### 作業項目 A
蛍光イムノクロマト法に関する抜粋では、湿ったメンブレンに励起光源を照射するとどうなると述べているか答えよ。
### 作業項目 B
蛍光イムノクロマト法に関する抜粋のうち、「イムノクロマト法の高感度化の」から「て高感度な判定が可能となる。」までの部分を一字一句違えずに再掲せよ。

### ページ抜粋
▬▬▬

イムノクロマト法の高感度化の手法として、標識粒子として蛍光粒子を用いた「蛍光イムノクロマト法」がある(特許文献1〜3参照)。蛍光イムノクロマト法は、標識粒子として蛍光特性を有するラテックス粒子やシリカ粒子、半導体ナノ粒子等を用い、ラインを蛍光検出するため、着色粒子を用いたイムノクロマト法における目視の判定に比べて高感度な判定が可能となる。
イムノクロマト法は迅速に診断できることを特徴とする。例えば10分で検出が可能である。この場合、検出部が形成されるメンブレンは湿った状態である。蛍光イムノクロマト法において、湿ったメンブレンに励起光源を照射すると、照射した励起光及び蛍光粒子から散乱される蛍光はメンブレンの全体を導波し、メンブレン全体が光ってしまう(図6参照)。その結果、蛍光発光したラインはメンブレン全体の発光に埋もれてしまい判定が困難になる。この現象は、標識粒子の着色即ち光の吸収によってラインの判定を行う従来型のイムノクロマト法には生じず、標識粒子の発光でラインの判定を行う蛍光イムノクロマト法に特有の課題である。
上記の問題点に鑑み、本発明は、メンブレンが湿った状態でも蛍光ラインの検出上のにじみやぼけを抑えた良好な判定が可能な蛍光イムノクロマトグラフィー法、これに用いるキット及びテストストリップを提供することを課題とする。
(1)メンブレン中の蛍光物質を含有するシリカ粒子に励起光を照射し、該蛍光物質から発せられる蛍光を検出して行うイムノクロマトグラフィー法であって、前記蛍光物質への光照射を前記メンブレンの表面に密着させて配設された透明フィルムを介して行うに当たり、該透明フィルムとして、検体液に対して屈折率に係る下記式(1)が成立するものを適用することにより、前記透明フィルムに入射した上記蛍光を上記透明フィルムの表面に密着させた上記メンブレンの面で全反射させることにより上記透明フィルム内で導波させる蛍光イムノクロマトグラフィー法であって、
前記蛍光物質が蛍光色素化合物であり、前記シリカ粒子がゾル−ゲル法により調製されたことを特徴とする蛍光イムノクロマトグラフィー法。
[式(1) nFf>nWf]
(nFf:前記蛍光の波長λfにおける透明フィルムの屈折率)
(nWf:前記蛍光の波長λfにおける検体液の屈折率)
(2)前記透明フィルムとして、検体液に対して屈折率に係る下記式(2)が成立するものを適用すること特徴とする(1)に記載の蛍光イムノクロマトグラフィー法。
[式(2) nFf>nWf+0.1]
(nFf、nWfは式(1)と同義である。)
(3)前記透明フィルムについて、前記励起光の波長λeにおける光透過率(TFe)および前記蛍光の波長λfにおける光透過率(TFf)がいずれも80%以上であることを特徴とする(1)または(2)に記載の蛍光イムノクロマトグラフィー法。

▬▬▬

### 保存済みの記録

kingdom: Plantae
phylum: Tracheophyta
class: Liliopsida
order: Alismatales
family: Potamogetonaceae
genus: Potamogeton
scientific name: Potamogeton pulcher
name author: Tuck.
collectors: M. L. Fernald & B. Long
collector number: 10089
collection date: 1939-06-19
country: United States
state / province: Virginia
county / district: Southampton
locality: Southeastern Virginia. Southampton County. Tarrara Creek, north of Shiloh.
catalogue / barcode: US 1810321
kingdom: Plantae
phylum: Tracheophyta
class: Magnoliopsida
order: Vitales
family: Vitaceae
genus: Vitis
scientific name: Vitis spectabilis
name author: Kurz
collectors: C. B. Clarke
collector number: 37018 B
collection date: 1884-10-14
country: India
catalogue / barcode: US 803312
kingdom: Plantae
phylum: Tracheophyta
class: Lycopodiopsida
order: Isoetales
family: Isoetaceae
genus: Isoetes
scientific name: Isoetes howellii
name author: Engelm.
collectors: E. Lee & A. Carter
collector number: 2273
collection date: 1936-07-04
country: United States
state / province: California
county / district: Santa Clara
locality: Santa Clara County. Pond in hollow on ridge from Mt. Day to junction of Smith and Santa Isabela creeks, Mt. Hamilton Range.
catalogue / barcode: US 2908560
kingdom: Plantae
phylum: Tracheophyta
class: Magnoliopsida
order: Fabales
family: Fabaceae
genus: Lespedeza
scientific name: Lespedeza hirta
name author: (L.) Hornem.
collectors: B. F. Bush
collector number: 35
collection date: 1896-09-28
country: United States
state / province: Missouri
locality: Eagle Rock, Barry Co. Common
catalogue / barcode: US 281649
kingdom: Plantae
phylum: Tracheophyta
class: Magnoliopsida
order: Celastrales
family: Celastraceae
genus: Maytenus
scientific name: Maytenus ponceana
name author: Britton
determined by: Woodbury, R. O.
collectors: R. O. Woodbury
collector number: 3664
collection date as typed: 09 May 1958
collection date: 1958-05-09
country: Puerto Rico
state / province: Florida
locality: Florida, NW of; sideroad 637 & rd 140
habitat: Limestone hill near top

▬▬▬

### 回答欄 A
照射した励起光と蛍光粒子から散乱される蛍光がメンブレン全体を導波し、メンブレン全体が光ってしまう。

### 回答欄 B
イムノクロマト法の高感度化の手法として、標識粒子として蛍光粒子を用いた「蛍光イムノクロマト法」がある(特許文献1〜3参照)。蛍光イムノクロマト法は、標識粒子として蛍光特性を有するラテックス粒子やシリカ粒子、半導体ナノ粒子等を用い、ラインを蛍光検出するため、着色粒子を用いたイムノクロマト法における目視の判定に比べて高感度な判定が可能となる。